▶ WORK INSTRUCTION
All records are to be transcribed in full; any pictures among them are to be skipped.

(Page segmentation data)
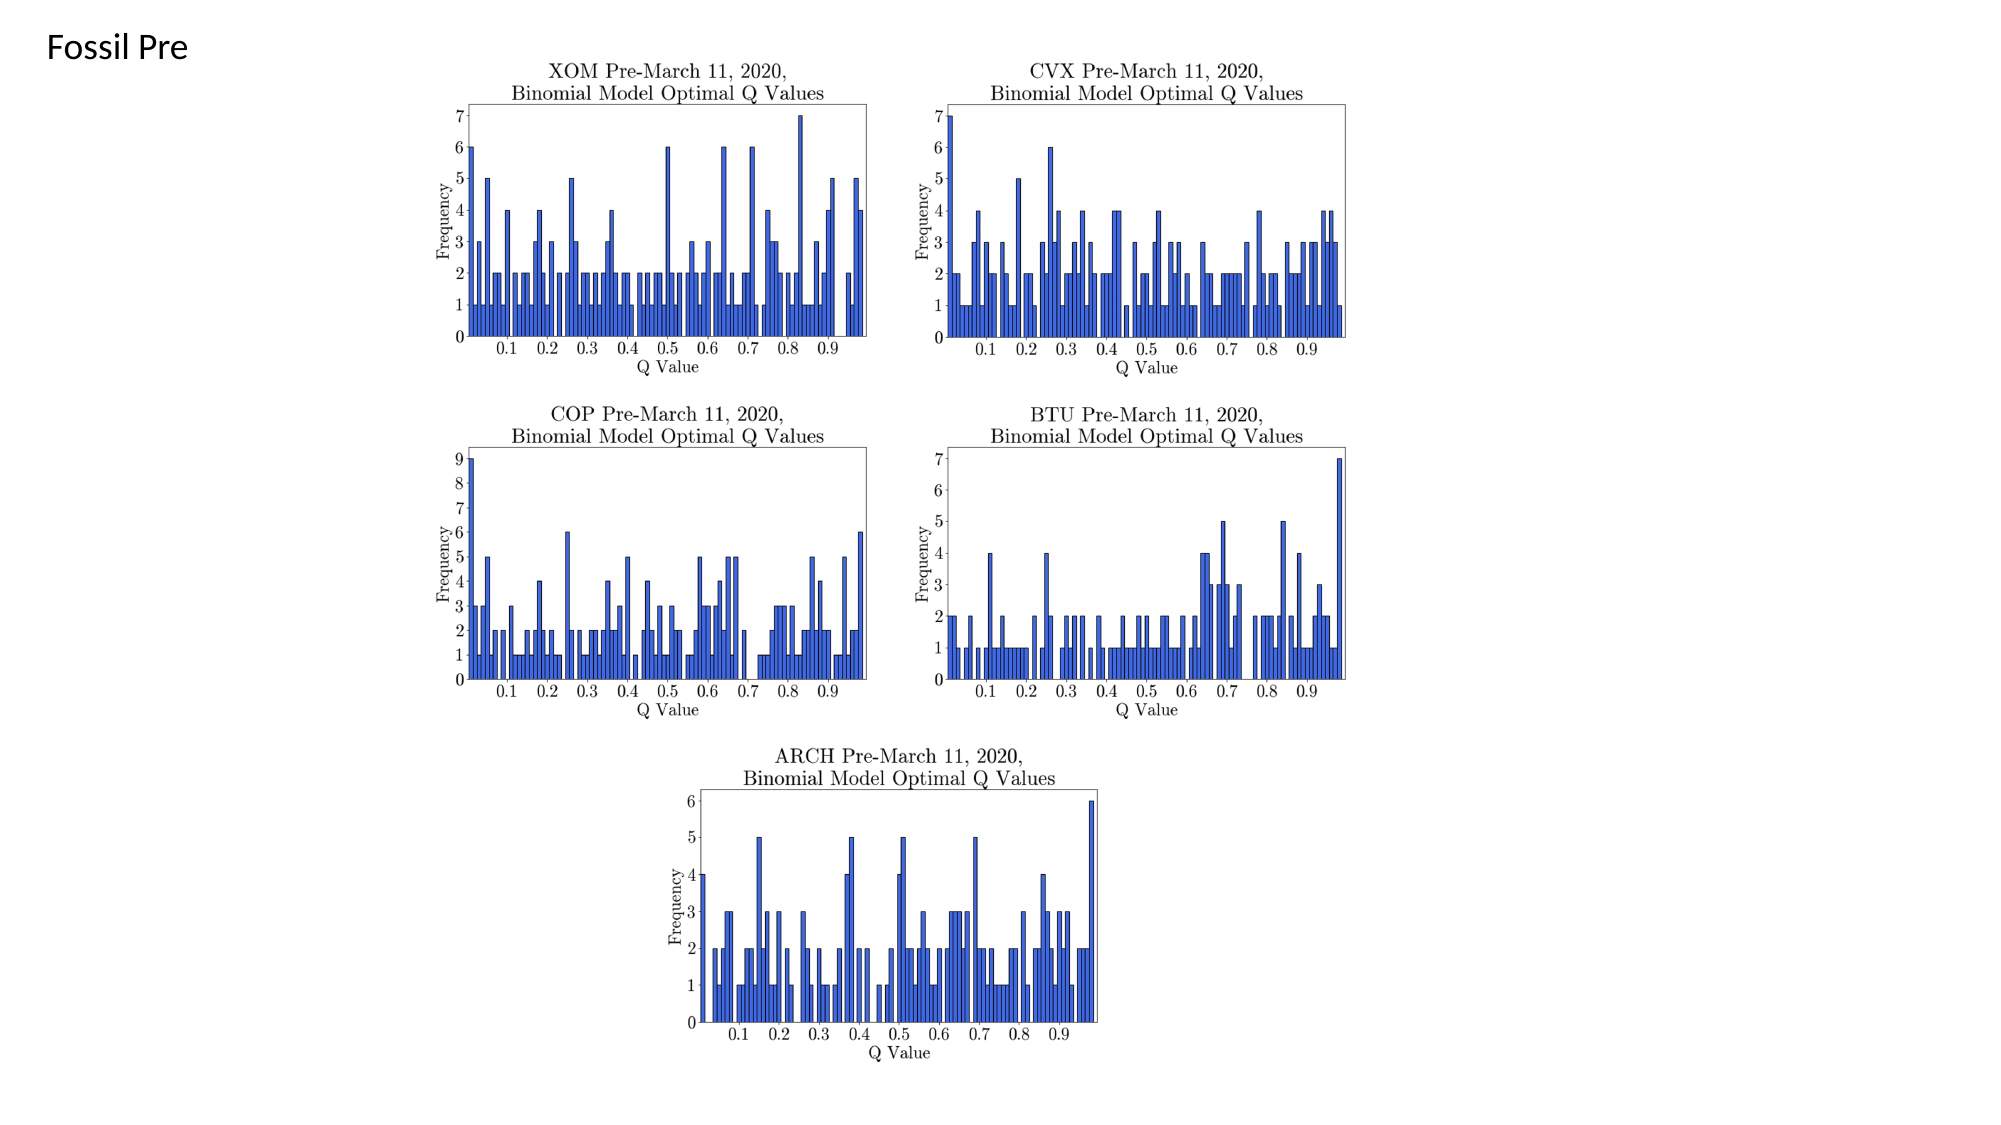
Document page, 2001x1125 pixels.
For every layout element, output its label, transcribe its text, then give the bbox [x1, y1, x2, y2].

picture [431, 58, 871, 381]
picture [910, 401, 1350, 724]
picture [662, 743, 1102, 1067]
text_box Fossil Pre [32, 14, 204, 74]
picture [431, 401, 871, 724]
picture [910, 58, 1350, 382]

▶ SOLUTION TO THIS EXERCISE
Document page, 2001x1125 pixels.
For every layout element, output its label, transcribe its text, then give the bbox [x1, y1, x2, y2].

picture [431, 58, 871, 381]
picture [910, 401, 1350, 724]
picture [662, 743, 1102, 1067]
text_box Fossil Pre [32, 14, 204, 74]
picture [431, 401, 871, 724]
picture [910, 58, 1350, 382]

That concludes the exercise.